======== Source material ========

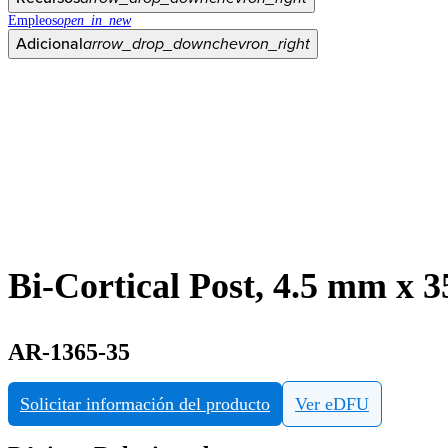
Empleos
open_in_new
Adicional
arrow_drop_down
chevron_right
Bi-Cortical Post, 4.5 mm x 
AR-1365-35
Solicitar información del producto
Ver eDFU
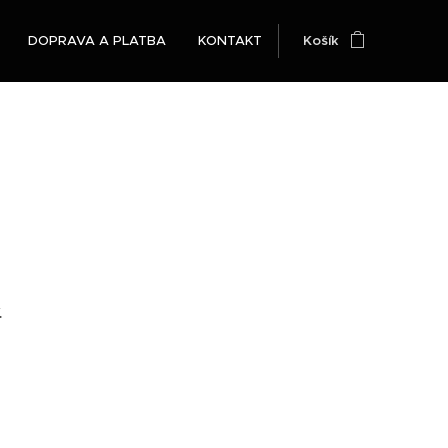
DOPRAVA A PLATBA
KONTAKT
Košík
.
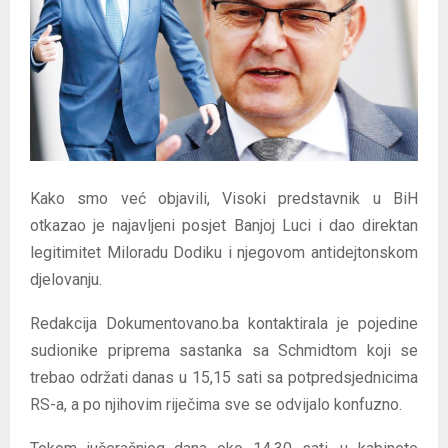
E
N
U
Kako smo već objavili, Visoki predstavnik u BiH
otkazao je najavljeni posjet Banjoj Luci i dao direktan
legitimitet Miloradu Dodiku i njegovom antidejtonskom
djelovanju.
Redakcija Dokumentovano.ba kontaktirala je pojedine
sudionike priprema sastanka sa Schmidtom koji se
trebao održati danas u 15,15 sati sa potpredsjednicima
RS-a, a po njihovim riječima sve se odvijalo konfuzno.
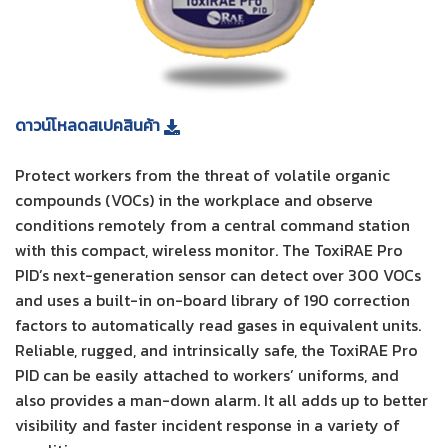
ดาวน์โหลดสเปคสินค้า
Protect workers from the threat of volatile organic
compounds (VOCs) in the workplace and observe
conditions remotely from a central command station
with this compact, wireless monitor. The ToxiRAE Pro
PID’s next-generation sensor can detect over 300 VOCs
and uses a built-in on-board library of 190 correction
factors to automatically read gases in equivalent units.
Reliable, rugged, and intrinsically safe, the ToxiRAE Pro
PID can be easily attached to workers’ uniforms, and
also provides a man-down alarm. It all adds up to better
visibility and faster incident response in a variety of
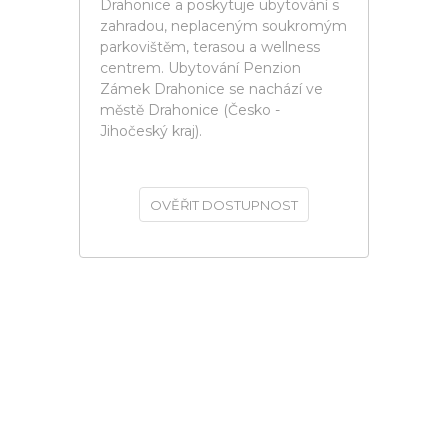
Drahonice a poskytuje ubytování s
zahradou, neplaceným soukromým
parkovištěm, terasou a wellness
centrem. Ubytování Penzion
Zámek Drahonice se nachází ve
městě Drahonice (Česko -
Jihočeský kraj).
OVĚŘIT DOSTUPNOST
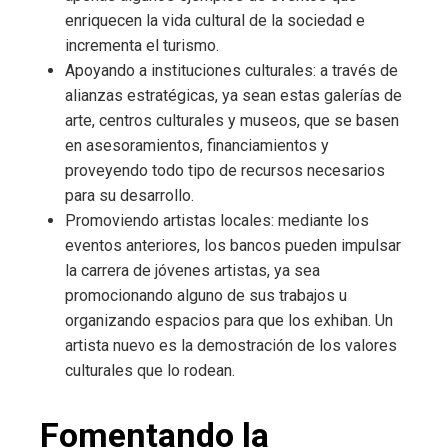
enriquecen la vida cultural de la sociedad e
incrementa el turismo.
Apoyando a instituciones culturales: a través de
alianzas estratégicas, ya sean estas galerías de
arte, centros culturales y museos, que se basen
en asesoramientos, financiamientos y
proveyendo todo tipo de recursos necesarios
para su desarrollo.
Promoviendo artistas locales: mediante los
eventos anteriores, los bancos pueden impulsar
la carrera de jóvenes artistas, ya sea
promocionando alguno de sus trabajos u
organizando espacios para que los exhiban. Un
artista nuevo es la demostración de los valores
culturales que lo rodean.
Fomentando la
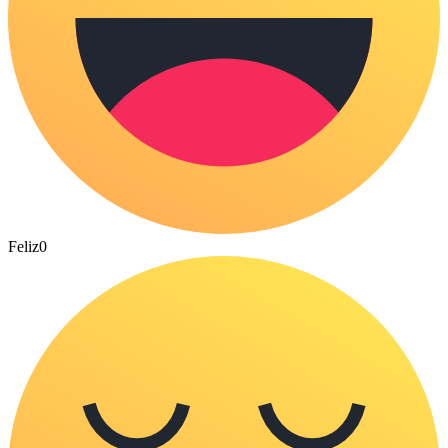
Feliz
0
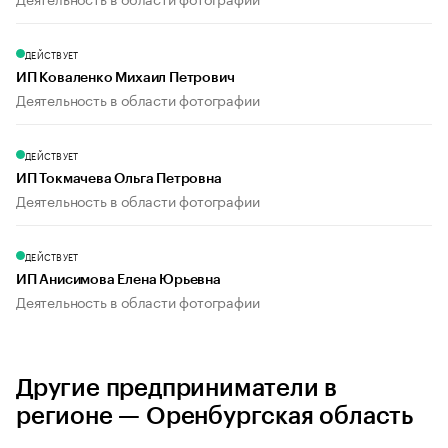
ДЕЙСТВУЕТ
ИП Коваленко Михаил Петрович
Деятельность в области фотографии
ДЕЙСТВУЕТ
ИП Токмачева Ольга Петровна
Деятельность в области фотографии
ДЕЙСТВУЕТ
ИП Анисимова Елена Юрьевна
Деятельность в области фотографии
Другие предприниматели в
регионе — Оренбургская область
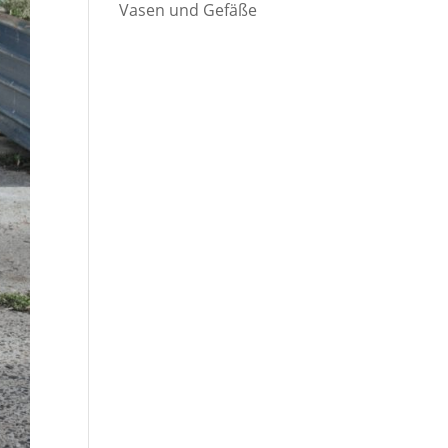
Vasen und Gefäße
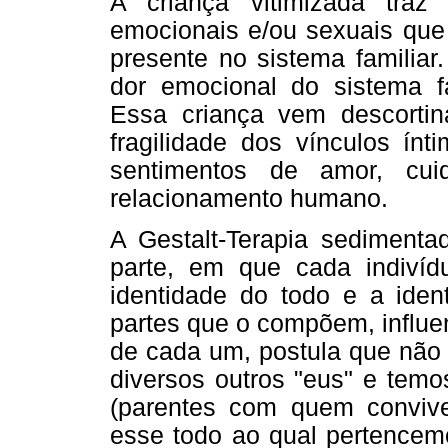
A criança vitimizada traz 
emocionais e/ou sexuais qu
presente no sistema familiar
dor emocional do sistema fa
Essa criança vem descortina
fragilidade dos vínculos ínt
sentimentos de amor, cui
relacionamento humano.
A Gestalt-Terapia sedimenta
parte, em que cada indivíd
identidade do todo e a iden
partes que o compõem, influe
de cada um, postula que não
diversos outros "eus" e temo
(parentes com quem conviv
esse todo ao qual pertencemo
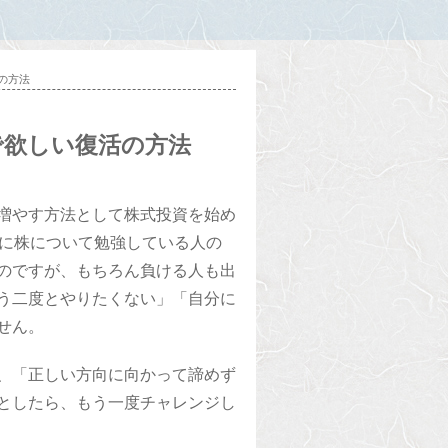
の方法
で欲しい復活の方法
増やす方法として株式投資を始め
的に株について勉強している人の
のですが、もちろん負ける人も出
う二度とやりたくない」「自分に
せん。
、「正しい方向に向かって諦めず
としたら、もう一度チャレンジし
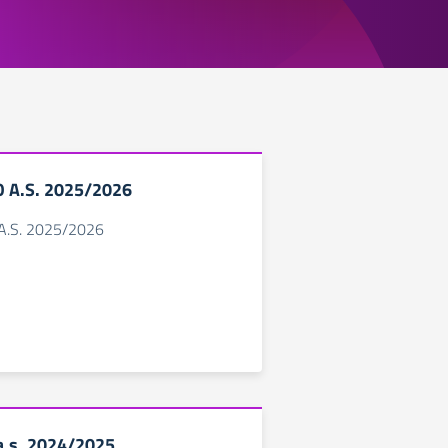
O A.S. 2025/2026
 A.S. 2025/2026
 a.s. 2024/2025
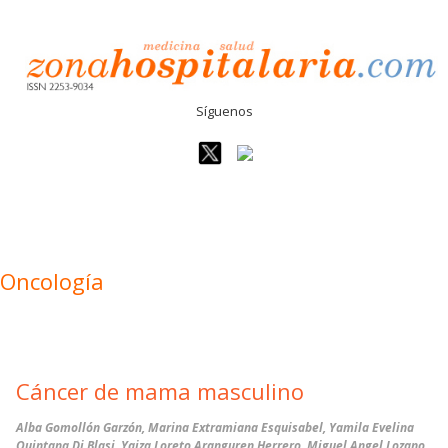
Síguenos
Oncología
Cáncer de mama masculino
Alba Gomollón Garzón, Marina Extramiana Esquisabel, Yamila Evelina
Quintana Di Blasi, Yaiza Loreto Aranguren Herrero, Miguel Angel Lozano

========

● **What you have to do**: From first line to last, return the records verbatim without their pictures.

● **Exercise response**:
Empleos
open_in_new
Adicional
arrow_drop_down
chevron_right
Bi-Cortical Post, 4.5 mm x 
AR-1365-35
Solicitar información del producto
Ver eDFU
DOPRAVA A PLATBA
KONTAKT
Košík
.
E
N
U
Kako smo već objavili, Visoki predstavnik u BiH
otkazao je najavljeni posjet Banjoj Luci i dao direktan
legitimitet Miloradu Dodiku i njegovom antidejtonskom
djelovanju.
Redakcija Dokumentovano.ba kontaktirala je pojedine
sudionike priprema sastanka sa Schmidtom koji se
trebao održati danas u 15,15 sati sa potpredsjednicima
RS-a, a po njihovim riječima sve se odvijalo konfuzno.
ดาวน์โหลดสเปคสินค้า
Protect workers from the threat of volatile organic
compounds (VOCs) in the workplace and observe
conditions remotely from a central command station
with this compact, wireless monitor. The ToxiRAE Pro
PID’s next-generation sensor can detect over 300 VOCs
and uses a built-in on-board library of 190 correction
factors to automatically read gases in equivalent units.
Reliable, rugged, and intrinsically safe, the ToxiRAE Pro
PID can be easily attached to workers’ uniforms, and
also provides a man-down alarm. It all adds up to better
visibility and faster incident response in a variety of
Drahonice a poskytuje ubytování s
zahradou, neplaceným soukromým
parkovištěm, terasou a wellness
centrem. Ubytování Penzion
Zámek Drahonice se nachází ve
městě Drahonice (Česko -
Jihočeský kraj).
OVĚŘIT DOSTUPNOST
enriquecen la vida cultural de la sociedad e
incrementa el turismo.
Apoyando a instituciones culturales: a través de
alianzas estratégicas, ya sean estas galerías de
arte, centros culturales y museos, que se basen
en asesoramientos, financiamientos y
proveyendo todo tipo de recursos necesarios
para su desarrollo.
Promoviendo artistas locales: mediante los
eventos anteriores, los bancos pueden impulsar
la carrera de jóvenes artistas, ya sea
promocionando alguno de sus trabajos u
organizando espacios para que los exhiban. Un
artista nuevo es la demostración de los valores
culturales que lo rodean.
Fomentando la
Feliz
0
ДЕЙСТВУЕТ
ИП Коваленко Михаил Петрович
Деятельность в области фотографии
ДЕЙСТВУЕТ
ИП Токмачева Ольга Петровна
Деятельность в области фотографии
ДЕЙСТВУЕТ
ИП Анисимова Елена Юрьевна
Деятельность в области фотографии
Другие предприниматели в
регионе — Оренбургская область
Vasen und Gefäße
A criança vitimizada traz 
emocionais e/ou sexuais qu
presente no sistema familiar
dor emocional do sistema fa
Essa criança vem descortina
fragilidade dos vínculos ínt
sentimentos de amor, cui
relacionamento humano.
A Gestalt-Terapia sedimenta
parte, em que cada indivíd
identidade do todo e a iden
partes que o compõem, influe
de cada um, postula que não
diversos outros "eus" e temo
(parentes com quem conviv
esse todo ao qual pertencemo
の方法
で欲しい復活の方法
増やす方法として株式投資を始め
的に株について勉強している人の
のですが、もちろん負ける人も出
う二度とやりたくない」「自分に
せん。
、「正しい方向に向かって諦めず
としたら、もう一度チャレンジし
O A.S. 2025/2026
 A.S. 2025/2026
 a.s. 2024/2025
Síguenos
Oncología
Cáncer de mama masculino
Alba Gomollón Garzón, Marina Extramiana Esquisabel, Yamila Evelina
Quintana Di Blasi, Yaiza Loreto Aranguren Herrero, Miguel Angel Lozano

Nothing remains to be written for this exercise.